__Exercise details__
The expected output is every record below, transcribed exactly, with the pictures left out.
- - - - -
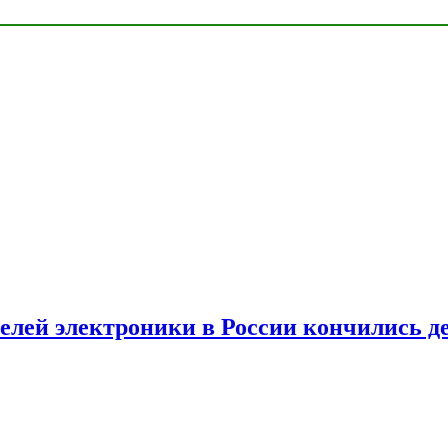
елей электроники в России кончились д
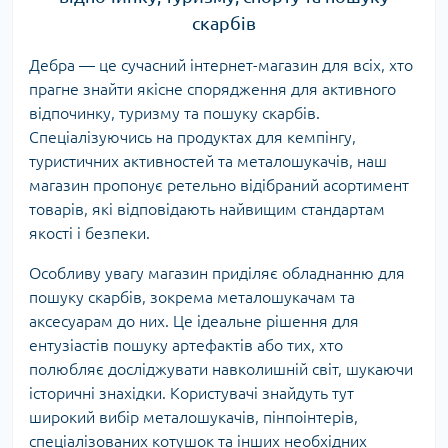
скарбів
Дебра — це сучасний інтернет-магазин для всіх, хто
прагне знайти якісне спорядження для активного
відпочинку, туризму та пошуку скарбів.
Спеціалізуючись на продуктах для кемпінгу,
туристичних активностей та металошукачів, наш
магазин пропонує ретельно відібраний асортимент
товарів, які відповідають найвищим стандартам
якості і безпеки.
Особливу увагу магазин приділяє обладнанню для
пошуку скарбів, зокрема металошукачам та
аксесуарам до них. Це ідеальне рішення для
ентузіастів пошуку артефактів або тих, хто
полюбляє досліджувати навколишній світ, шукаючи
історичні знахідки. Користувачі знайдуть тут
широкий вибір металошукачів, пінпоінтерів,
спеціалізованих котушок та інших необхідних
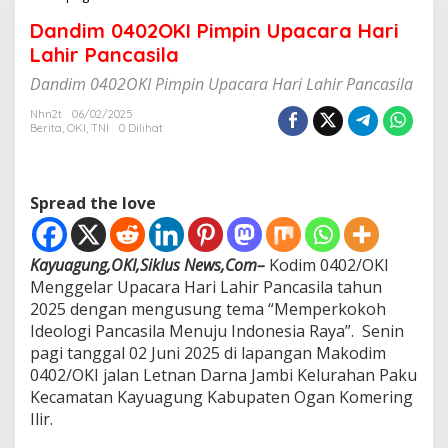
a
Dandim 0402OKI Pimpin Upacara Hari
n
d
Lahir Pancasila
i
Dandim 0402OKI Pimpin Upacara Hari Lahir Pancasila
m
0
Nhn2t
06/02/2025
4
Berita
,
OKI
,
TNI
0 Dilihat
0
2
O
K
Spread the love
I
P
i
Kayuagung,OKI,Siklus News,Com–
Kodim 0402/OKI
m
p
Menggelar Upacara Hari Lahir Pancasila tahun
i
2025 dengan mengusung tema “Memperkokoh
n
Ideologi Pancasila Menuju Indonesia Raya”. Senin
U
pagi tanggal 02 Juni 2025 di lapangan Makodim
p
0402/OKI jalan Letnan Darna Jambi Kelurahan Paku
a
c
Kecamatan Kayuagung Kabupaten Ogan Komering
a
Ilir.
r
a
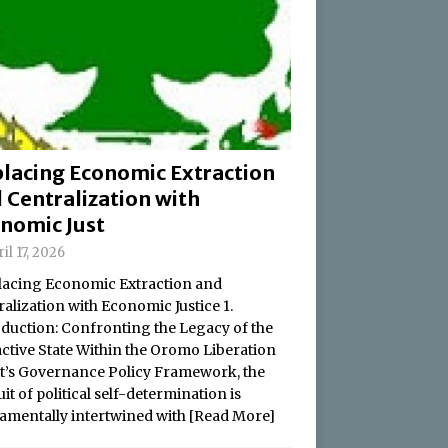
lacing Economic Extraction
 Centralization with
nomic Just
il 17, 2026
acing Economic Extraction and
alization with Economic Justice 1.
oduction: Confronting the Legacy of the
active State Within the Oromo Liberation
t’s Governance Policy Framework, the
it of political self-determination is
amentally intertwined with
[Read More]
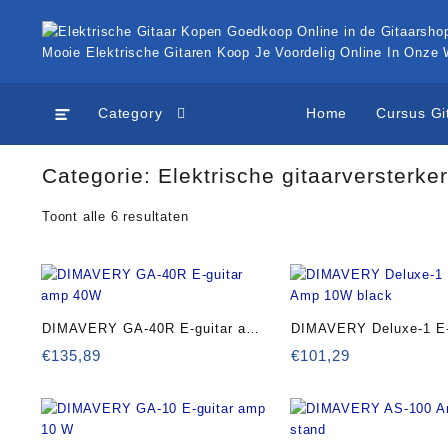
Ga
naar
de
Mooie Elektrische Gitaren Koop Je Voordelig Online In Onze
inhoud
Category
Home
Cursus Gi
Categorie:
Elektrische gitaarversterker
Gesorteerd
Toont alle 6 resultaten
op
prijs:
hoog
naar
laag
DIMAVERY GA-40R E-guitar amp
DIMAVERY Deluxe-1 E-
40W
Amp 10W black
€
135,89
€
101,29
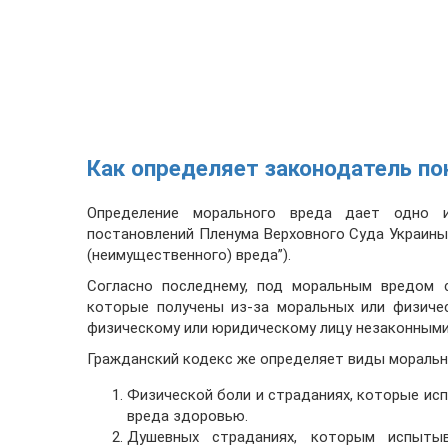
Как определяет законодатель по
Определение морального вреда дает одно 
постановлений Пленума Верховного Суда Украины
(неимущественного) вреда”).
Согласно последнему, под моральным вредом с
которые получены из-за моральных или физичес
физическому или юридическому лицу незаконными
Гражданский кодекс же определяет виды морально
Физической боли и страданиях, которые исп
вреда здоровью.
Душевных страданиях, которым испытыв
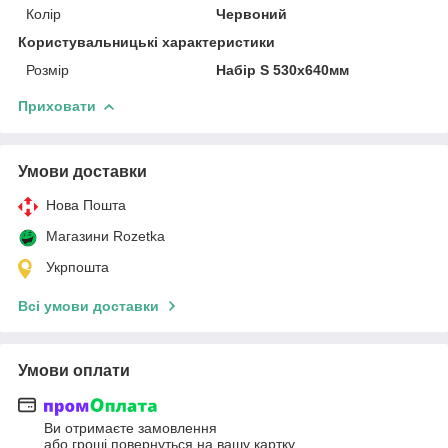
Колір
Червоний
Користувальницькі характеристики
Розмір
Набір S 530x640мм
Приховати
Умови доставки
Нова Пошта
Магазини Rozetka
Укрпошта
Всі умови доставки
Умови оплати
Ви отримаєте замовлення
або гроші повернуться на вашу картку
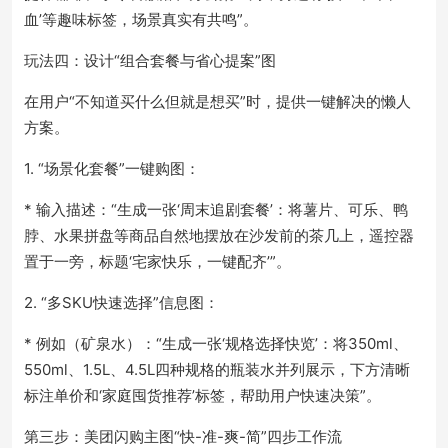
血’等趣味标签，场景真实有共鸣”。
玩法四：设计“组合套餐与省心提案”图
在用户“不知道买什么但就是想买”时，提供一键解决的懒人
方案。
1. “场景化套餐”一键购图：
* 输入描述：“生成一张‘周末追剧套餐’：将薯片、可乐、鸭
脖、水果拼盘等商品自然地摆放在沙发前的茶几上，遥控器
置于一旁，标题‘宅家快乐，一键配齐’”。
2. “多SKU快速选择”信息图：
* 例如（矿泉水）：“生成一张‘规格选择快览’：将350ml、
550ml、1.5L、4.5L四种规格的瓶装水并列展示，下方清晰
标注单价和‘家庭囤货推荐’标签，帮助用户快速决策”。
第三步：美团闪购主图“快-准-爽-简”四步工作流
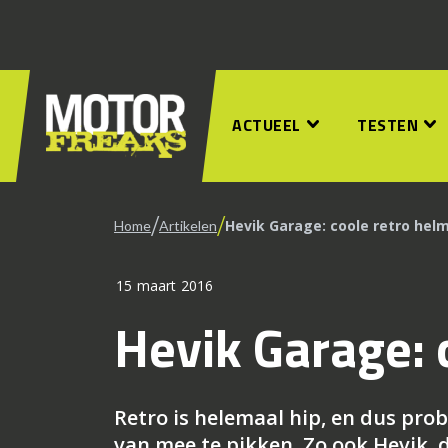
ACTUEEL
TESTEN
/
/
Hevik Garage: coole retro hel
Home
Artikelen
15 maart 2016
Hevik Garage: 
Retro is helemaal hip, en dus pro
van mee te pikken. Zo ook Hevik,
- - - - -
__Answer space__
елей электроники в России кончились д
скарбів
Дебра — це сучасний інтернет-магазин для всіх, хто
прагне знайти якісне спорядження для активного
відпочинку, туризму та пошуку скарбів.
Спеціалізуючись на продуктах для кемпінгу,
туристичних активностей та металошукачів, наш
магазин пропонує ретельно відібраний асортимент
товарів, які відповідають найвищим стандартам
якості і безпеки.
Особливу увагу магазин приділяє обладнанню для
пошуку скарбів, зокрема металошукачам та
аксесуарам до них. Це ідеальне рішення для
ентузіастів пошуку артефактів або тих, хто
полюбляє досліджувати навколишній світ, шукаючи
історичні знахідки. Користувачі знайдуть тут
широкий вибір металошукачів, пінпоінтерів,
спеціалізованих котушок та інших необхідних
a
Dandim 0402OKI Pimpin Upacara Hari
n
d
Lahir Pancasila
i
Dandim 0402OKI Pimpin Upacara Hari Lahir Pancasila
m
0
Nhn2t
06/02/2025
4
Berita
,
OKI
,
TNI
0 Dilihat
0
2
O
K
Spread the love
I
P
i
Kayuagung,OKI,Siklus News,Com–
Kodim 0402/OKI
m
p
Menggelar Upacara Hari Lahir Pancasila tahun
i
2025 dengan mengusung tema “Memperkokoh
n
Ideologi Pancasila Menuju Indonesia Raya”. Senin
U
pagi tanggal 02 Juni 2025 di lapangan Makodim
p
0402/OKI jalan Letnan Darna Jambi Kelurahan Paku
a
c
Kecamatan Kayuagung Kabupaten Ogan Komering
a
Ilir.
r
a
lacing Economic Extraction
 Centralization with
nomic Just
il 17, 2026
acing Economic Extraction and
alization with Economic Justice 1.
oduction: Confronting the Legacy of the
active State Within the Oromo Liberation
t’s Governance Policy Framework, the
it of political self-determination is
amentally intertwined with
[Read More]
Ga
naar
de
Mooie Elektrische Gitaren Koop Je Voordelig Online In Onze
inhoud
Category
Home
Cursus Gi
Categorie:
Elektrische gitaarversterker
Gesorteerd
Toont alle 6 resultaten
op
prijs:
hoog
naar
laag
DIMAVERY GA-40R E-guitar amp
DIMAVERY Deluxe-1 E-
40W
Amp 10W black
€
135,89
€
101,29
Как определяет законодатель по
Определение морального вреда дает одно 
постановлений Пленума Верховного Суда Украины
(неимущественного) вреда”).
Согласно последнему, под моральным вредом с
которые получены из-за моральных или физичес
физическому или юридическому лицу незаконными
Гражданский кодекс же определяет виды морально
Физической боли и страданиях, которые исп
вреда здоровью.
Душевных страданиях, которым испытыв
Колір
Червоний
Користувальницькі характеристики
Розмір
Набір S 530x640мм
Приховати
Умови доставки
Нова Пошта
Магазини Rozetka
Укрпошта
Всі умови доставки
Умови оплати
Ви отримаєте замовлення
або гроші повернуться на вашу картку
血’等趣味标签，场景真实有共鸣”。
玩法四：设计“组合套餐与省心提案”图
在用户“不知道买什么但就是想买”时，提供一键解决的懒人
方案。
1. “场景化套餐”一键购图：
* 输入描述：“生成一张‘周末追剧套餐’：将薯片、可乐、鸭
脖、水果拼盘等商品自然地摆放在沙发前的茶几上，遥控器
置于一旁，标题‘宅家快乐，一键配齐’”。
2. “多SKU快速选择”信息图：
* 例如（矿泉水）：“生成一张‘规格选择快览’：将350ml、
550ml、1.5L、4.5L四种规格的瓶装水并列展示，下方清晰
标注单价和‘家庭囤货推荐’标签，帮助用户快速决策”。
第三步：美团闪购主图“快-准-爽-简”四步工作流
ACTUEEL
TESTEN
/
/
Hevik Garage: coole retro hel
Home
Artikelen
15 maart 2016
Hevik Garage: 
Retro is helemaal hip, en dus pro
van mee te pikken. Zo ook Hevik,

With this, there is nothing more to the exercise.